• **INSTRUCTIONS TO FOLLOW**
Every line in the records below between the one holding "R0: 5400000000000 -> 5408000000000" and the one holding "R17: 2820000000 -> 12300000000", inclusive, is to be set down exactly; all other lines are to be left out.

[Itemized modification records]

________________________

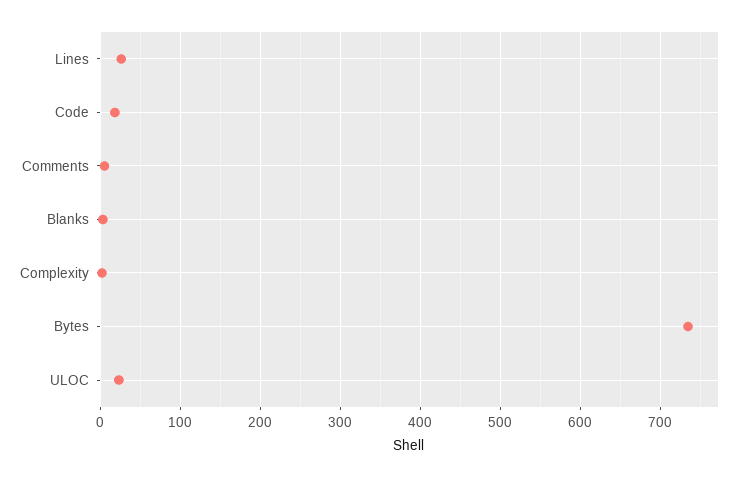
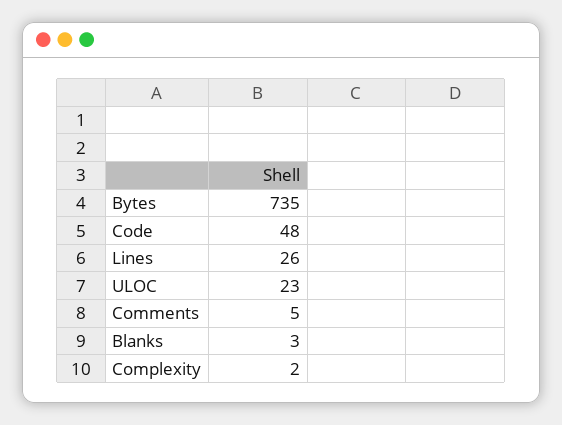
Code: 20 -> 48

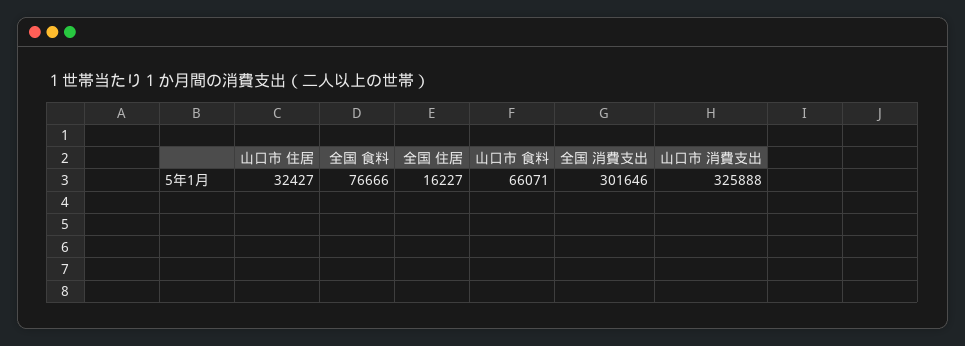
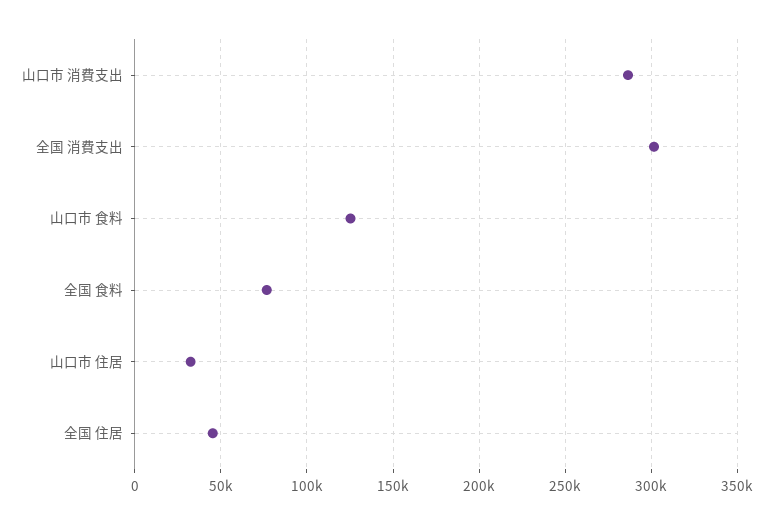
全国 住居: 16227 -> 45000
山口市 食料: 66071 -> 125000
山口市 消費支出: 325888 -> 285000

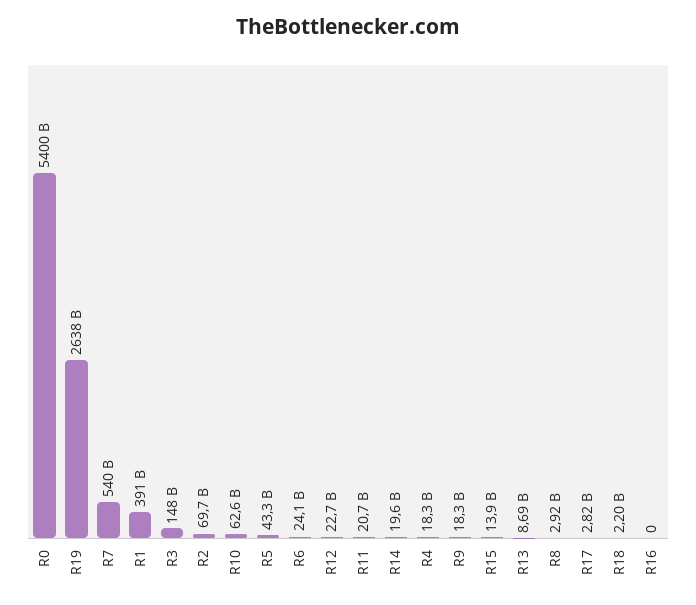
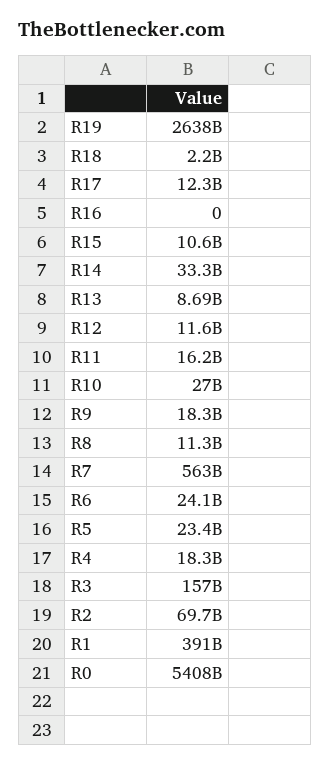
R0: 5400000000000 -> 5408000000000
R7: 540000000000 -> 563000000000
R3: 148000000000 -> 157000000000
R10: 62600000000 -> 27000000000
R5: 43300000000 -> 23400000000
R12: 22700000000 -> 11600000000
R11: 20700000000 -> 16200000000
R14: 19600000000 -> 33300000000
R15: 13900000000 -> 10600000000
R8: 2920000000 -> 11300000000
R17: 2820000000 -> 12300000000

________________________

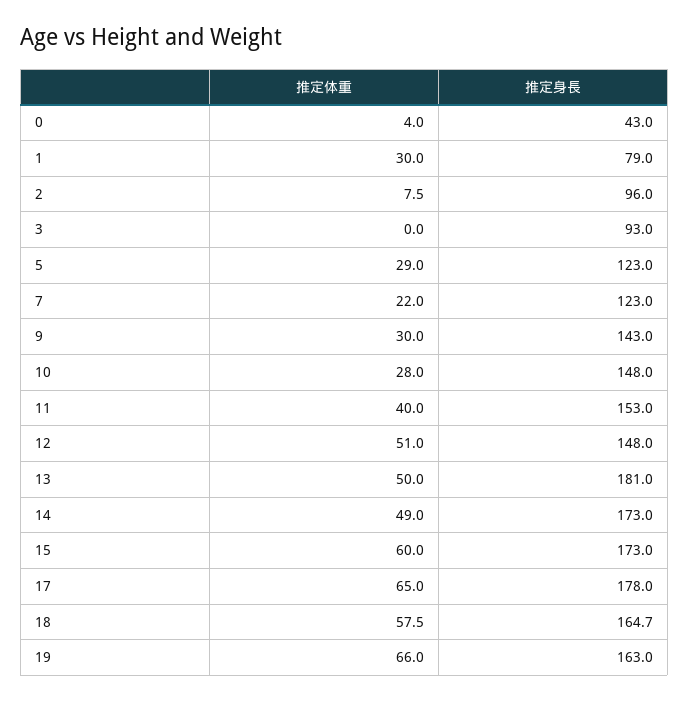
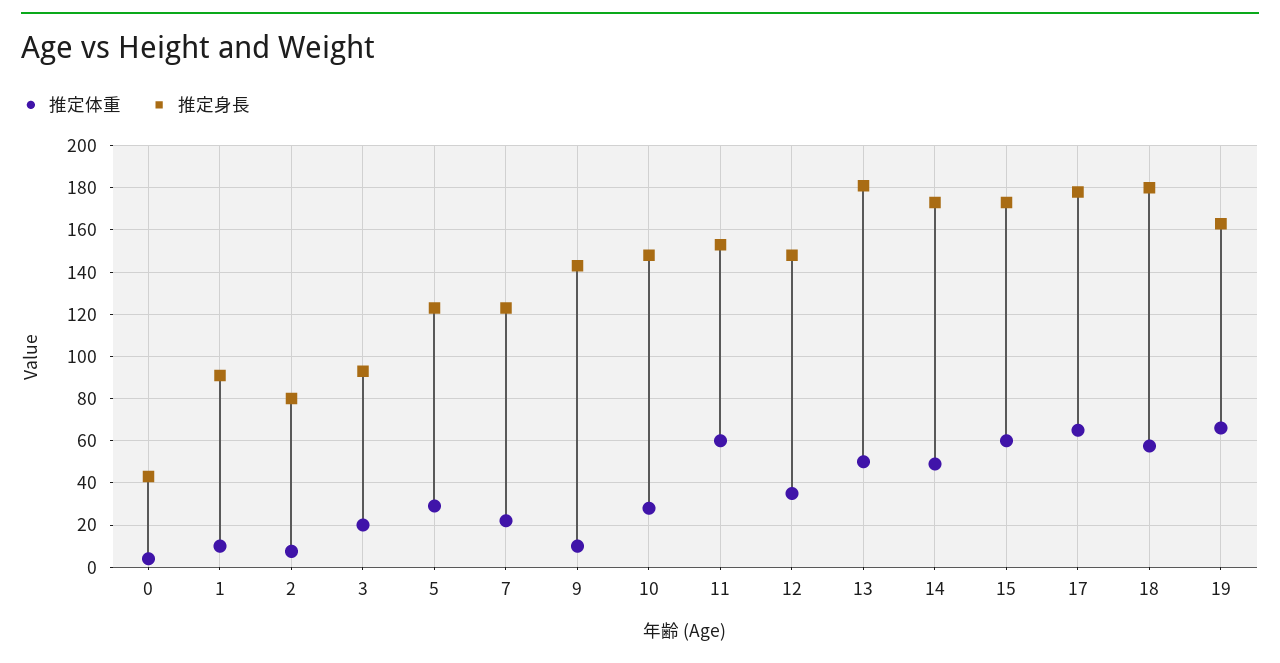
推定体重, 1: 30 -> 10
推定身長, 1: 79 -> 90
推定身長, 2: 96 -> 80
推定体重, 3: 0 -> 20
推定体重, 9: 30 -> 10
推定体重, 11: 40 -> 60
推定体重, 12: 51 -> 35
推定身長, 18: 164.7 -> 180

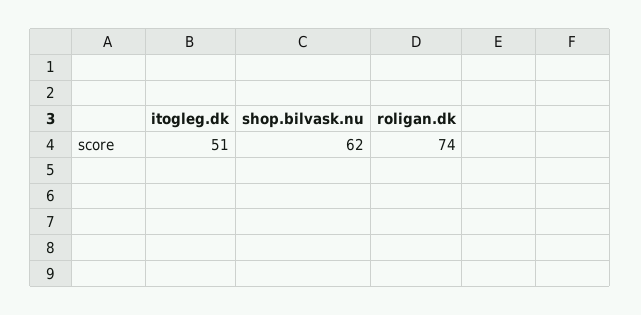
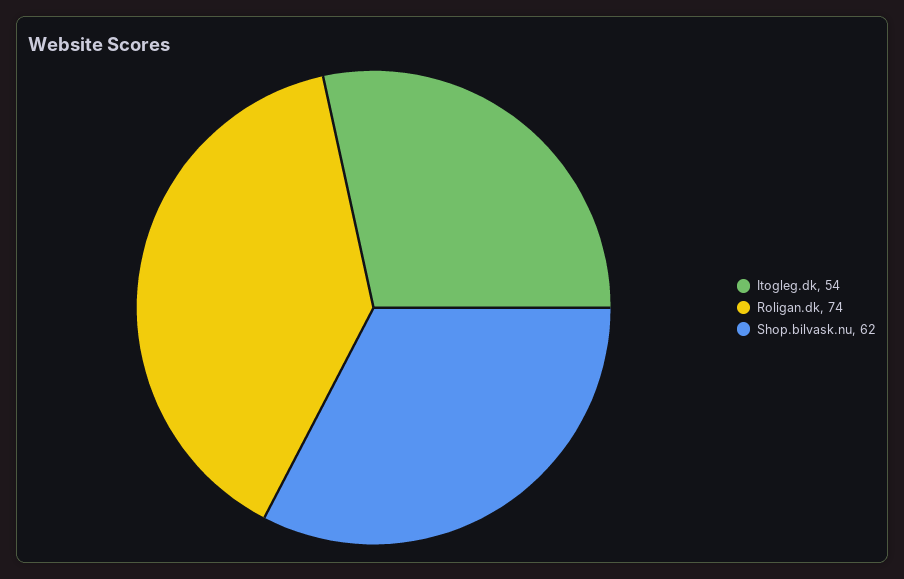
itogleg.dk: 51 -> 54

________________________

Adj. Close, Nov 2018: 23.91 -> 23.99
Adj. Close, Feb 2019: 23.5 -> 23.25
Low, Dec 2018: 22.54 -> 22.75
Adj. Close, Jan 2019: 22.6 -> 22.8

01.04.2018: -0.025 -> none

________________________

• **ANSWER SECTION**
R0: 5400000000000 -> 5408000000000
R7: 540000000000 -> 563000000000
R3: 148000000000 -> 157000000000
R10: 62600000000 -> 27000000000
R5: 43300000000 -> 23400000000
R12: 22700000000 -> 11600000000
R11: 20700000000 -> 16200000000
R14: 19600000000 -> 33300000000
R15: 13900000000 -> 10600000000
R8: 2920000000 -> 11300000000
R17: 2820000000 -> 12300000000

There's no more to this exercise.